Teks Bacaan –
┌──
KABARBURSA.COM - Laju inflasi Indonesia meningkat tajam pada April 2025, menandai tekanan harga yang semakin nyata di tengah momen Lebaran dan depresiasi rupiah. Badan Pusat Statistik (BPS) mencatat inflasi tahunan (year-on-year/YoY) mencapai 1,95 persen—level tertinggi sejak Agustus 2024 dan jauh melampaui proyeksi awal yang dipatok pada 1,3 persen.
Kenaikan ini mencerminkan efek pass-through dari harga yang lebih tinggi selama periode Ramadan dan Lebaran, serta reaksi pelaku usaha yang mulai meneruskan beban kenaikan biaya produksi kepada konsumen.
“Ketika harga-harga meningkat, dan kurs rupiah terus terdepresiasi, pelaku usaha tak punya pilihan selain menaikkan harga jual,” ujar Ekonom Senior Samuel Sekuritas Indonesia (SSI) Fithra Faisal Hastiadi dalam keterangannya di Jakarta, Jumat 2 Mei 2025.
Sektor perumahan menjadi penyumbang utama lonjakan inflasi dengan pertumbuhan tahunan sebesar 1,60 persen, berbalik arah dari deflasi 4,68 persen pada Maret lalu. Lonjakan ini dipicu berakhirnya program diskon tarif listrik 50 persen yang sebelumnya berlaku pada dua bulan pertama tahun ini.
└──
Bahan Sumber –
┌──
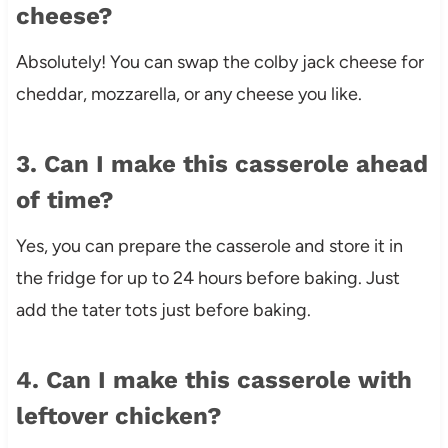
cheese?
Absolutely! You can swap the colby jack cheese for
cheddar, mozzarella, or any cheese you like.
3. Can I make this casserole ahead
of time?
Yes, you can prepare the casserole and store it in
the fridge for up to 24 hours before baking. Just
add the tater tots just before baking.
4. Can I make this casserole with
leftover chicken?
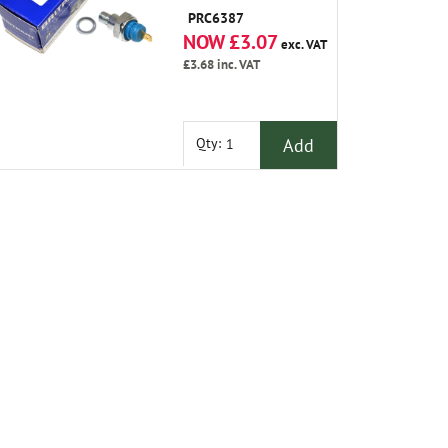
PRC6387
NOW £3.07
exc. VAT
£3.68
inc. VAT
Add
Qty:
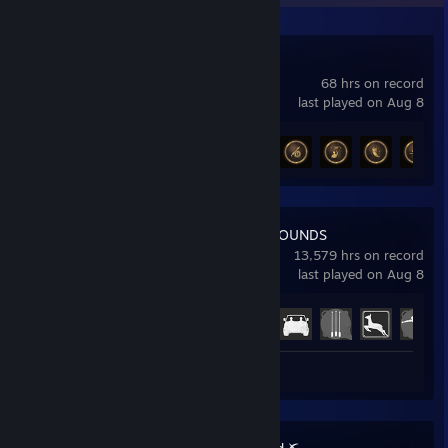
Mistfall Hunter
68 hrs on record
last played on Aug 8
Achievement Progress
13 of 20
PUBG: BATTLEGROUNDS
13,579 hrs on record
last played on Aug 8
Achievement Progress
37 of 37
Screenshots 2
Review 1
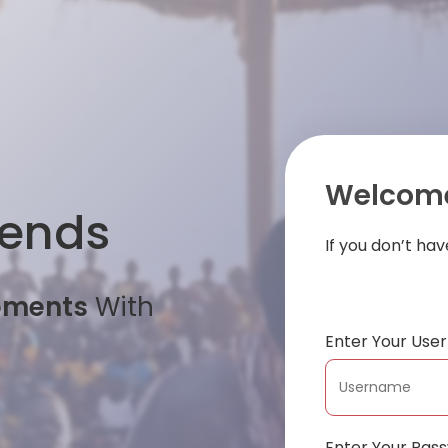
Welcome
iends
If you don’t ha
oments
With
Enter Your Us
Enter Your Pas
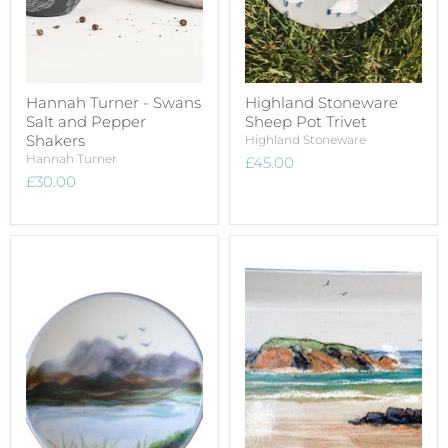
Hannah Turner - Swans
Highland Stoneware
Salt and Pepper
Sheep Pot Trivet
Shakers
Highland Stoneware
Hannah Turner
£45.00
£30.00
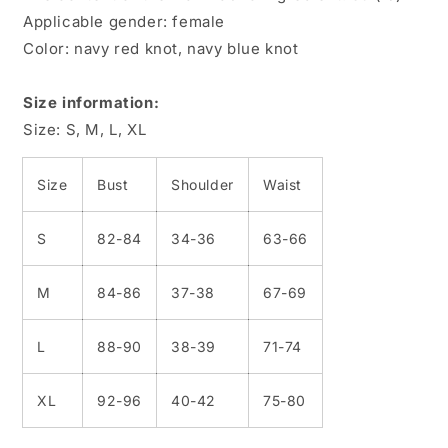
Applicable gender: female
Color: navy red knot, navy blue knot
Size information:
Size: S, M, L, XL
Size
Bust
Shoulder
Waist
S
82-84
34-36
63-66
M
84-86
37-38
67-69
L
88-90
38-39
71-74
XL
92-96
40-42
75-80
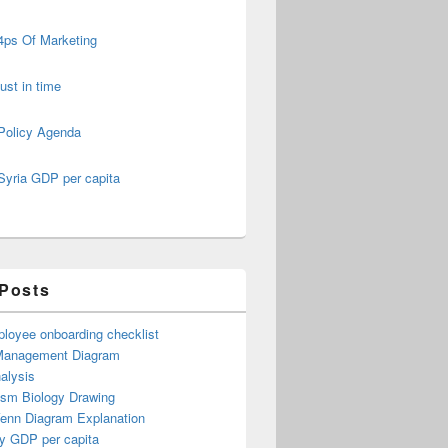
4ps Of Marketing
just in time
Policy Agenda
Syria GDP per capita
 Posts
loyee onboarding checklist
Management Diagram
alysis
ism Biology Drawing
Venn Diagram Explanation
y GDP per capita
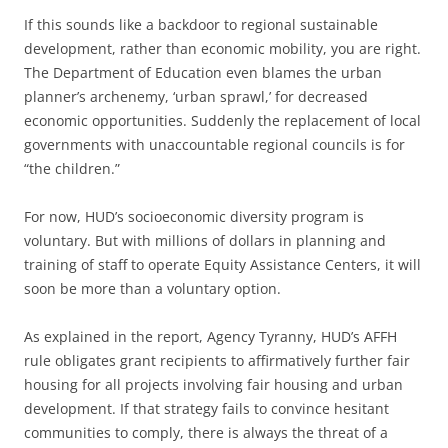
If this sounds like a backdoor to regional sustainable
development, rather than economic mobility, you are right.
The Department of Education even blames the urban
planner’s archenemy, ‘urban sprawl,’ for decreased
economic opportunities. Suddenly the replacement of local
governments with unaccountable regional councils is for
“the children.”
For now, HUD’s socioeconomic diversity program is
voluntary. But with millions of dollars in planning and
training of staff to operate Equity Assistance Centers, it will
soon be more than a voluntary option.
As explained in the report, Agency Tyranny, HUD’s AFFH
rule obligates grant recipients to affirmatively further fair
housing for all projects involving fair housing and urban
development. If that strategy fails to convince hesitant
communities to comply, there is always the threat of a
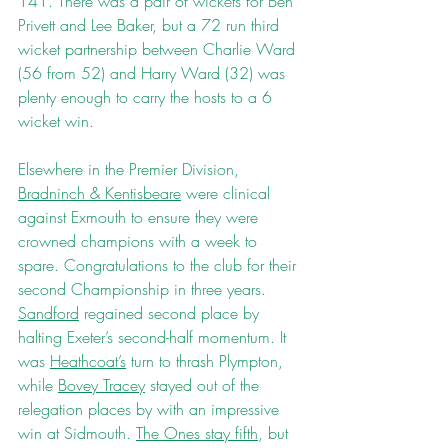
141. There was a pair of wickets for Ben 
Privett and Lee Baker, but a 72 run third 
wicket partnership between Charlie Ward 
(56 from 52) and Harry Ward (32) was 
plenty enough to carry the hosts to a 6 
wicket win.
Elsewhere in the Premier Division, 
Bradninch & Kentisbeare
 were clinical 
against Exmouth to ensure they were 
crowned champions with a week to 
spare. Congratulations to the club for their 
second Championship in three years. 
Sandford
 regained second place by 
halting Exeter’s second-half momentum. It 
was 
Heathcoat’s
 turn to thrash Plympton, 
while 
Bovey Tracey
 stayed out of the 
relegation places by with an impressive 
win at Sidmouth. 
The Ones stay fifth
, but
└──
┌──
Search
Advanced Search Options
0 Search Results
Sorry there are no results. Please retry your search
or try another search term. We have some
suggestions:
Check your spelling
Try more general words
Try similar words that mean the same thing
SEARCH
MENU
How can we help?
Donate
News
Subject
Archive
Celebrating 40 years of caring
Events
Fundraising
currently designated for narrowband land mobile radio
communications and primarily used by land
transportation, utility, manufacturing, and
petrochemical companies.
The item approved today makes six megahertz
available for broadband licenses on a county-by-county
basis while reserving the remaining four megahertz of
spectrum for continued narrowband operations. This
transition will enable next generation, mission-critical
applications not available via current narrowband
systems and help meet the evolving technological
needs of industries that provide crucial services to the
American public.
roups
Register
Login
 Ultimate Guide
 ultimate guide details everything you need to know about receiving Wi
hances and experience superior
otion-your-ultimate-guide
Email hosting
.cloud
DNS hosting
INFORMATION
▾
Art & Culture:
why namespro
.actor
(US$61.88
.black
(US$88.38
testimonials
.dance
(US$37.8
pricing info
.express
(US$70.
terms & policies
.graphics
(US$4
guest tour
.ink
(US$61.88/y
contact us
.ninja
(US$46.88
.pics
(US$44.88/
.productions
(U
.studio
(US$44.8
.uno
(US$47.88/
└──
┌──
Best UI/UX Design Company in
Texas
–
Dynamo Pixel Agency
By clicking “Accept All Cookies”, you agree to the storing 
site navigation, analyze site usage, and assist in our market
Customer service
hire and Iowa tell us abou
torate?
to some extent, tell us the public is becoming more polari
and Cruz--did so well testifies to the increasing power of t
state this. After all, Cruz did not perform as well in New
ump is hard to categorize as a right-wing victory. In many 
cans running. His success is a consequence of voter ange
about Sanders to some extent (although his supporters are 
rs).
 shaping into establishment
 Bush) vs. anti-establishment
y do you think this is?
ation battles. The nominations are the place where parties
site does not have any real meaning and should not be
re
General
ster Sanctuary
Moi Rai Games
└──
Tugas dan Latihan –
- 1) Menurut teks tentang inflasi Indonesia, berapa besar inflasi tahunan yang dicatat BPS pada April 2025?
- 2) Lanjutkan teks tentang inflasi Indonesia setelah kalimat terakhirnya.
Catatan-catatan tersebut berasal dari sumber yang berbeda.

Hasil Latihan –
- 1) 1,95 persen.

- 2)
Selain itu, inflasi juga meningkat di sektor makanan dan kesehatan, meskipun relatif lebih moderat. Sementara itu, sektor transportasi dan komunikasi justru mencatat kontraksi harga, dan laju kenaikan di sektor akomodasi dan restoran mulai melambat.
Di sisi lain, inflasi inti—yang mencerminkan tekanan harga jangka panjang dan lebih stabil—naik ke level 2,50 persen YoY, menjadi yang tertinggi dalam hampir dua tahun terakhir. Menurut Fithra, ini menjadi indikator penting bahwa tekanan biaya dari sisi penawaran, khususnya akibat pelemahan rupiah, mulai berdampak lebih luas.
“Meskipun permintaan masih lemah, pengusaha mulai mengalami tekanan di sisi biaya, terutama dari komponen impor,” katanya.
Fithra juga menegaskan bahwa kondisi ini perlu diwaspadai secara cermat. “Jika depresiasi rupiah terus berlangsung, dan pasokan global masih terganggu, maka tekanan terhadap inflasi inti bisa bertahan lebih lama dari yang diharapkan,” tambahnya.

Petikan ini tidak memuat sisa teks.